> _ASSIGNMENT_:
Give back exactly the lines that run from the beginning of the entries to the line containing "I/O 要求が増加すると、その要求に対応するためにクラスタの負荷が増大します。クラスタの特定のボリュームに大量の I/O", both included, and nothing else.

DATA FOR ANALYSIS Block Start

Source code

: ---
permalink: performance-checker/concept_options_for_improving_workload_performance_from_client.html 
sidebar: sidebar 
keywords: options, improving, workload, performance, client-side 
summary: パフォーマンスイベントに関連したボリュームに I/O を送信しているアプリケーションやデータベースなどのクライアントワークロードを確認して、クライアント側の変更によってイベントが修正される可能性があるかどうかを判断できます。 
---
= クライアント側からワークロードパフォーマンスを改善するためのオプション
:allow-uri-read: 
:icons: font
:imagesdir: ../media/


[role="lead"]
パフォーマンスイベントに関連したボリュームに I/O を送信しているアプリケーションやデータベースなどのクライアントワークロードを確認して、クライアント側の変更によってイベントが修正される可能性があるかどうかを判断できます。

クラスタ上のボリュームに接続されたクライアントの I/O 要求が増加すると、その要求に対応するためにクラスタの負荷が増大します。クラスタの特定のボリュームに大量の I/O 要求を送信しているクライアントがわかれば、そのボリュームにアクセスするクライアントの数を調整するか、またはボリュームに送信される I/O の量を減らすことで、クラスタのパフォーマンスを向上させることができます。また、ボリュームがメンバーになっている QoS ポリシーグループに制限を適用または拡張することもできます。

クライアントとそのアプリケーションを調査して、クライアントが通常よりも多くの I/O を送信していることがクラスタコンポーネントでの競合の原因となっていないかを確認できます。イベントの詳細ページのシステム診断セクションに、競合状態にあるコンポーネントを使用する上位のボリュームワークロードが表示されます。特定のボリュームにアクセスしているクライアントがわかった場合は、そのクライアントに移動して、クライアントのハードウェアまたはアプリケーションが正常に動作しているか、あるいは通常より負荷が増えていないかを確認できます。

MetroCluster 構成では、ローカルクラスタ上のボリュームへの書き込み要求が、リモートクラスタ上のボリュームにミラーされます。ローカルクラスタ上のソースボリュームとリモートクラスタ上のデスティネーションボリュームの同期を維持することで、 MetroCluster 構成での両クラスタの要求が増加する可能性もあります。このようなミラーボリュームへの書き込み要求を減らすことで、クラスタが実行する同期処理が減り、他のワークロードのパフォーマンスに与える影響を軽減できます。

DATA FOR ANALYSIS Block End

> _SOLUTION TO THE PROBLEM_:
Source code

: ---
permalink: performance-checker/concept_options_for_improving_workload_performance_from_client.html 
sidebar: sidebar 
keywords: options, improving, workload, performance, client-side 
summary: パフォーマンスイベントに関連したボリュームに I/O を送信しているアプリケーションやデータベースなどのクライアントワークロードを確認して、クライアント側の変更によってイベントが修正される可能性があるかどうかを判断できます。 
---
= クライアント側からワークロードパフォーマンスを改善するためのオプション
:allow-uri-read: 
:icons: font
:imagesdir: ../media/


[role="lead"]
パフォーマンスイベントに関連したボリュームに I/O を送信しているアプリケーションやデータベースなどのクライアントワークロードを確認して、クライアント側の変更によってイベントが修正される可能性があるかどうかを判断できます。

クラスタ上のボリュームに接続されたクライアントの I/O 要求が増加すると、その要求に対応するためにクラスタの負荷が増大します。クラスタの特定のボリュームに大量の I/O 要求を送信しているクライアントがわかれば、そのボリュームにアクセスするクライアントの数を調整するか、またはボリュームに送信される I/O の量を減らすことで、クラスタのパフォーマンスを向上させることができます。また、ボリュームがメンバーになっている QoS ポリシーグループに制限を適用または拡張することもできます。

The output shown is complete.